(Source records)

++++++

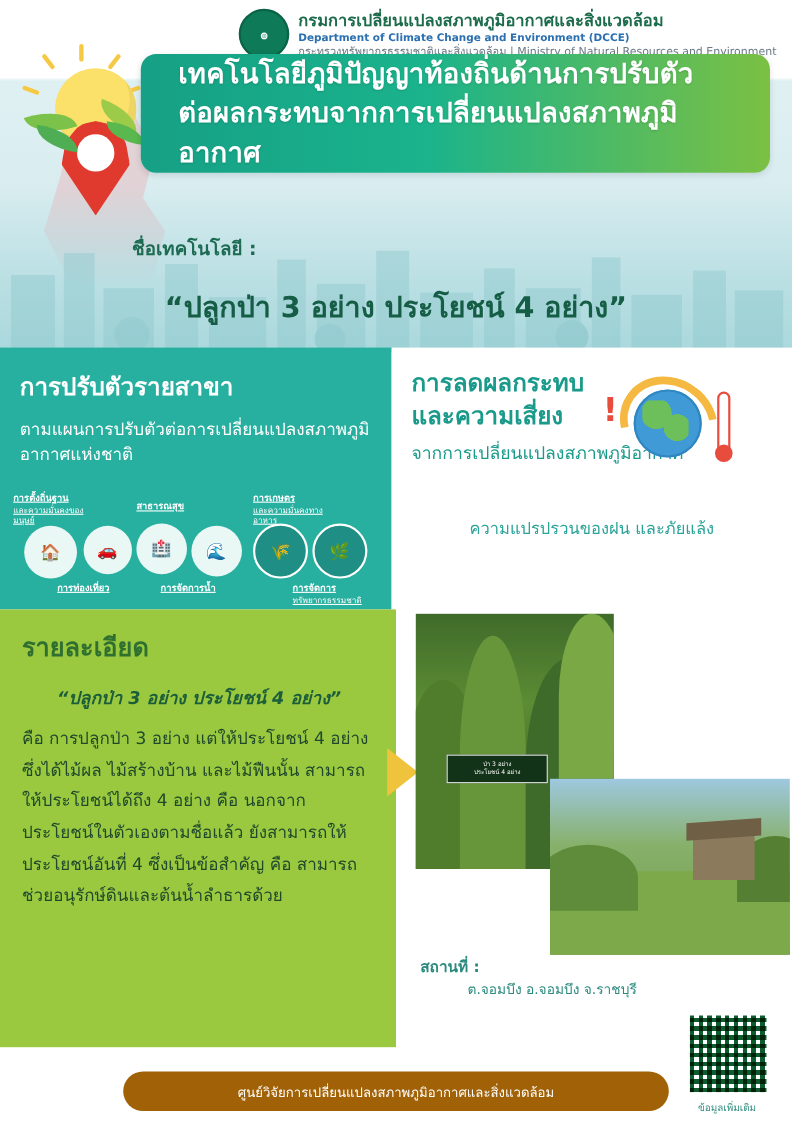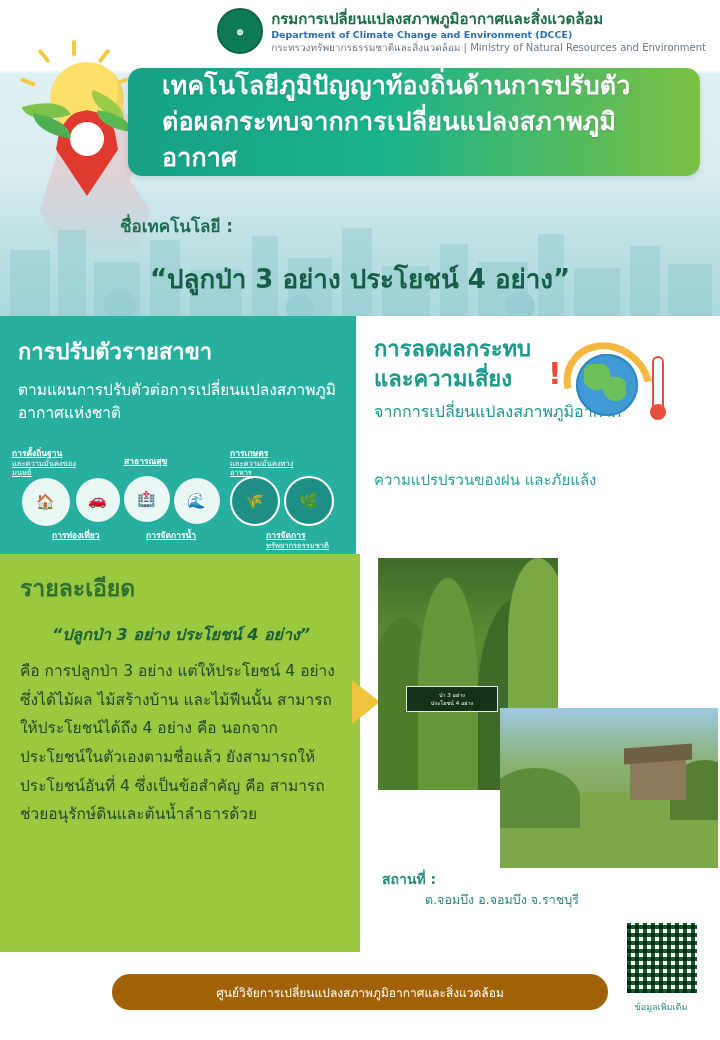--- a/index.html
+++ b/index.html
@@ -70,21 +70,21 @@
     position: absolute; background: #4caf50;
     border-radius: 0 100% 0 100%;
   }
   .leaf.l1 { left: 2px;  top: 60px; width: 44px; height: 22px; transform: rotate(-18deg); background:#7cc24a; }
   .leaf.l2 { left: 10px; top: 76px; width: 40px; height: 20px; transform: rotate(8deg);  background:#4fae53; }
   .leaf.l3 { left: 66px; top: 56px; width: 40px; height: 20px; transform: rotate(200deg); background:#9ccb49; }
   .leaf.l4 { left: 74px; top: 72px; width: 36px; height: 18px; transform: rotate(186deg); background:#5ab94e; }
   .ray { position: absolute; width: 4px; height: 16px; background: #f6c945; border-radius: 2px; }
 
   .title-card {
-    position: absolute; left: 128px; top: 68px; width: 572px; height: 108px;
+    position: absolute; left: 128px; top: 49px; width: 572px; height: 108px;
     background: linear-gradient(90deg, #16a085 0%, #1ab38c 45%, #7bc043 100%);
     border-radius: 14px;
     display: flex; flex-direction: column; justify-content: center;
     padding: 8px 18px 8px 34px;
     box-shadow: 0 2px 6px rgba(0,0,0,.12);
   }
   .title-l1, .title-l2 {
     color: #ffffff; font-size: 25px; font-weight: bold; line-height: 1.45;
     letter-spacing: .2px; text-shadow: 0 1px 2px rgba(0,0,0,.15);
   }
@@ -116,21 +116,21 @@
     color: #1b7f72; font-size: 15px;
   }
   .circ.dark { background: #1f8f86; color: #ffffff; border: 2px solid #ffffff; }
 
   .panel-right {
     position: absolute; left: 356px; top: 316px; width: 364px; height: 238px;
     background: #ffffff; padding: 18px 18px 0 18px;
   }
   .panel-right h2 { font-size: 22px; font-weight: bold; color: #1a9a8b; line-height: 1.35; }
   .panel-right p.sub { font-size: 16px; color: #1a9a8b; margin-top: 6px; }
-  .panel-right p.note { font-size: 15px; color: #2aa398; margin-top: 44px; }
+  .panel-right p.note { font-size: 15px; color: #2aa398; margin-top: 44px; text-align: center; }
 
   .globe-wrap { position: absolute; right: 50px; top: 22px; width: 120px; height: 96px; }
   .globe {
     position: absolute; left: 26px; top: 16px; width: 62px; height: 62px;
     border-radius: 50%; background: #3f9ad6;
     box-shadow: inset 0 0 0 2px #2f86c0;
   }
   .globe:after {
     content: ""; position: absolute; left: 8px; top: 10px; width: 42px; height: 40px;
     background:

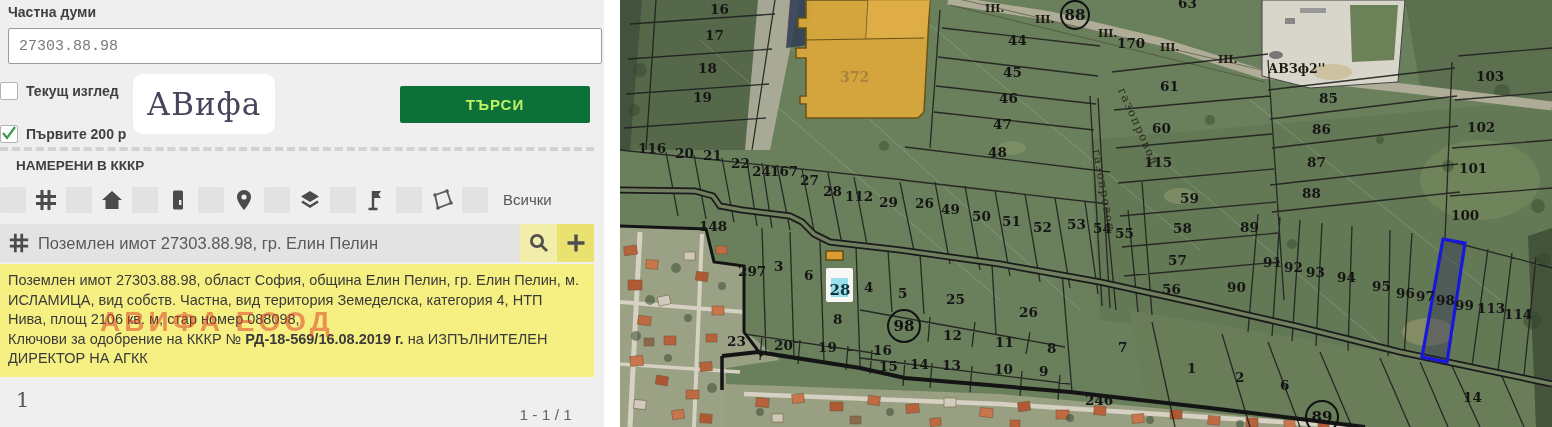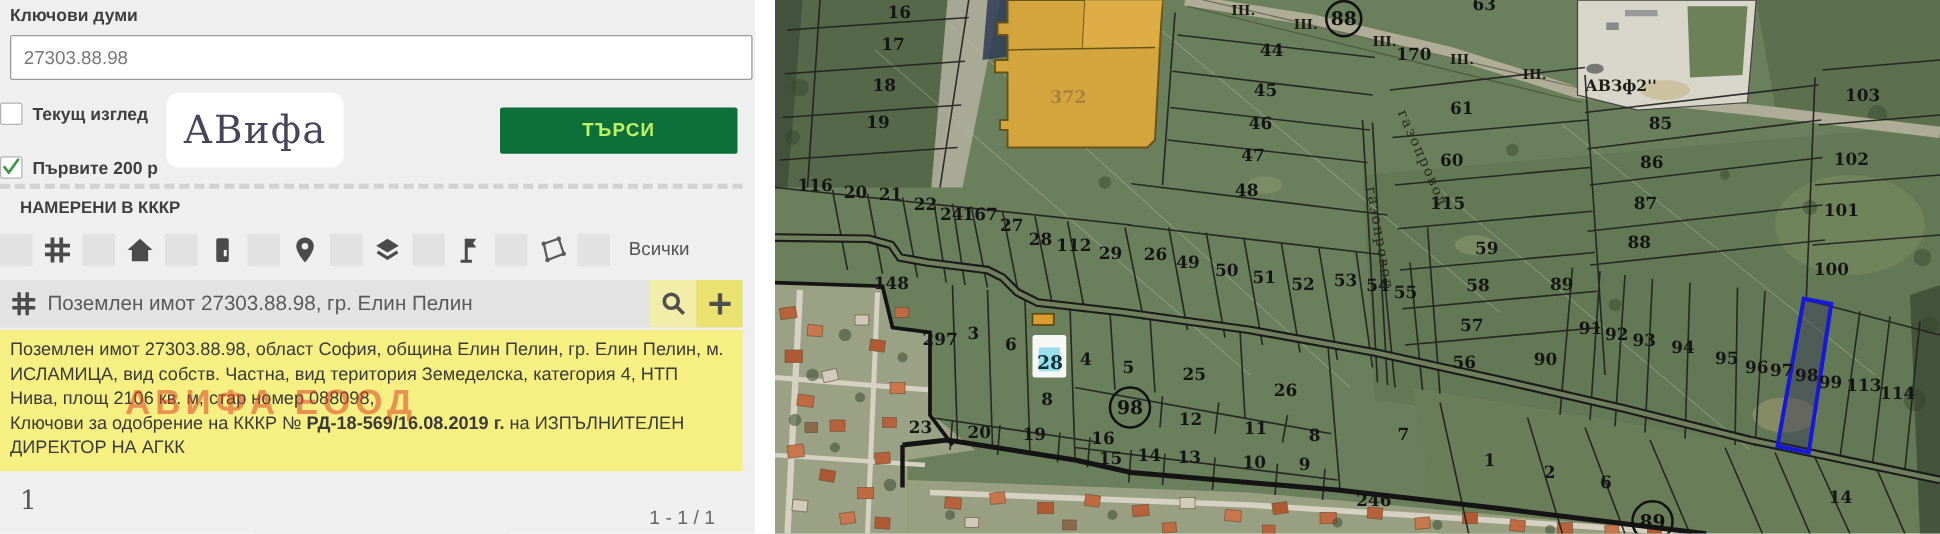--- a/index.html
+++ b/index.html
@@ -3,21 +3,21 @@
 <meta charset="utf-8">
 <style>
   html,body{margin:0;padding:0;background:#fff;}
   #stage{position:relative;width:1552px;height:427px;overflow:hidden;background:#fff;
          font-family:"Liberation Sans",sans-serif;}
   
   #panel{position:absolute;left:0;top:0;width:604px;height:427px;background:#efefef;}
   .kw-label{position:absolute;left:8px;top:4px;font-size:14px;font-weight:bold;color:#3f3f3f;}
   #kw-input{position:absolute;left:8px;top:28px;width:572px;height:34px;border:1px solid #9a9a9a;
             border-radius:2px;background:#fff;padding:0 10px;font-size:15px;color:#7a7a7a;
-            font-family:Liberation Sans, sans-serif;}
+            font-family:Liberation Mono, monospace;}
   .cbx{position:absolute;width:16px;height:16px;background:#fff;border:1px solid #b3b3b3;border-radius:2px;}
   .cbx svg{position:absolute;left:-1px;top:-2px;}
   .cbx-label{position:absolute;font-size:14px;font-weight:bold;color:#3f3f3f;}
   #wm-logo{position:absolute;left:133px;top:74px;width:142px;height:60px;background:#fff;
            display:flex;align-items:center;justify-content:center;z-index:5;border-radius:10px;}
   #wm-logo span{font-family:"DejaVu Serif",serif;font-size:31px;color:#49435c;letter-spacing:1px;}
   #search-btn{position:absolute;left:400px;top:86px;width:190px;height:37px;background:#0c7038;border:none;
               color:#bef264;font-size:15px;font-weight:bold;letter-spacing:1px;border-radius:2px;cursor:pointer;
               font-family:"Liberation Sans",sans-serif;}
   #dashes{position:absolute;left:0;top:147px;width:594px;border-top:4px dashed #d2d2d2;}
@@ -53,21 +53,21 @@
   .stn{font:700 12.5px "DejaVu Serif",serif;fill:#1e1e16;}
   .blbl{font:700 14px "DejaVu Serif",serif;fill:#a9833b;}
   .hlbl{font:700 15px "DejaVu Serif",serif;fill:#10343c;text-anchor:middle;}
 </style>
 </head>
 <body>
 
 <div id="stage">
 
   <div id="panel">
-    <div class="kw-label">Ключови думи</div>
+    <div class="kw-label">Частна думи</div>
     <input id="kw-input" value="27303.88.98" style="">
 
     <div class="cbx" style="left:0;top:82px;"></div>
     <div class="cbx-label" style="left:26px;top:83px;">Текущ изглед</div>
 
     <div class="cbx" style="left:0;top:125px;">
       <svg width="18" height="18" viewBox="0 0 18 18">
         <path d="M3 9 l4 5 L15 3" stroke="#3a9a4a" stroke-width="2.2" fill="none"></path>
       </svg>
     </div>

++++++

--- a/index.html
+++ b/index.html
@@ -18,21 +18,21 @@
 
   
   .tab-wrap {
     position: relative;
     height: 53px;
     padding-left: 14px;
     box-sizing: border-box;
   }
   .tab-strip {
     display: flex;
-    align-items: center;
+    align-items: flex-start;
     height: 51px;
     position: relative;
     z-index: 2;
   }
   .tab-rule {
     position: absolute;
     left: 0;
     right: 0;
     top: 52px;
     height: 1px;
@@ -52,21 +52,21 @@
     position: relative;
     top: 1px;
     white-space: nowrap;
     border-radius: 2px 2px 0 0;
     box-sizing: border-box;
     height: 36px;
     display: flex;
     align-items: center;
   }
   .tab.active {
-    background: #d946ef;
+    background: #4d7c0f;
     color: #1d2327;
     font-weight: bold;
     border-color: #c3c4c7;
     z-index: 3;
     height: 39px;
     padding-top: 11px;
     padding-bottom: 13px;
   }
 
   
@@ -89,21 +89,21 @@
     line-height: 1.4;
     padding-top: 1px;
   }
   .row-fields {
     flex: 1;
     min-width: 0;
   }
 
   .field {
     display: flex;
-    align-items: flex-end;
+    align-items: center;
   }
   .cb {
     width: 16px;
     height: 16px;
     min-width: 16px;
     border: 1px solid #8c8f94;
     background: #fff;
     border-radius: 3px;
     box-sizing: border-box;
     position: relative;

++++++

[WORK TASK]
Only one stretch of the data above is needed. Restate it word for word, from the line containing "60px; width: 44px;" through the line containing "16px; color: #1a9a8b;", both ends included.

[RESPONSE BELOW]
   .leaf.l1 { left: 2px;  top: 60px; width: 44px; height: 22px; transform: rotate(-18deg); background:#7cc24a; }
   .leaf.l2 { left: 10px; top: 76px; width: 40px; height: 20px; transform: rotate(8deg);  background:#4fae53; }
   .leaf.l3 { left: 66px; top: 56px; width: 40px; height: 20px; transform: rotate(200deg); background:#9ccb49; }
   .leaf.l4 { left: 74px; top: 72px; width: 36px; height: 18px; transform: rotate(186deg); background:#5ab94e; }
   .ray { position: absolute; width: 4px; height: 16px; background: #f6c945; border-radius: 2px; }
 
   .title-card {
-    position: absolute; left: 128px; top: 68px; width: 572px; height: 108px;
+    position: absolute; left: 128px; top: 49px; width: 572px; height: 108px;
     background: linear-gradient(90deg, #16a085 0%, #1ab38c 45%, #7bc043 100%);
     border-radius: 14px;
     display: flex; flex-direction: column; justify-content: center;
     padding: 8px 18px 8px 34px;
     box-shadow: 0 2px 6px rgba(0,0,0,.12);
   }
   .title-l1, .title-l2 {
     color: #ffffff; font-size: 25px; font-weight: bold; line-height: 1.45;
     letter-spacing: .2px; text-shadow: 0 1px 2px rgba(0,0,0,.15);
   }
@@ -116,21 +116,21 @@
     color: #1b7f72; font-size: 15px;
   }
   .circ.dark { background: #1f8f86; color: #ffffff; border: 2px solid #ffffff; }
 
   .panel-right {
     position: absolute; left: 356px; top: 316px; width: 364px; height: 238px;
     background: #ffffff; padding: 18px 18px 0 18px;
   }
   .panel-right h2 { font-size: 22px; font-weight: bold; color: #1a9a8b; line-height: 1.35; }
   .panel-right p.sub { font-size: 16px; color: #1a9a8b; margin-top: 6px; }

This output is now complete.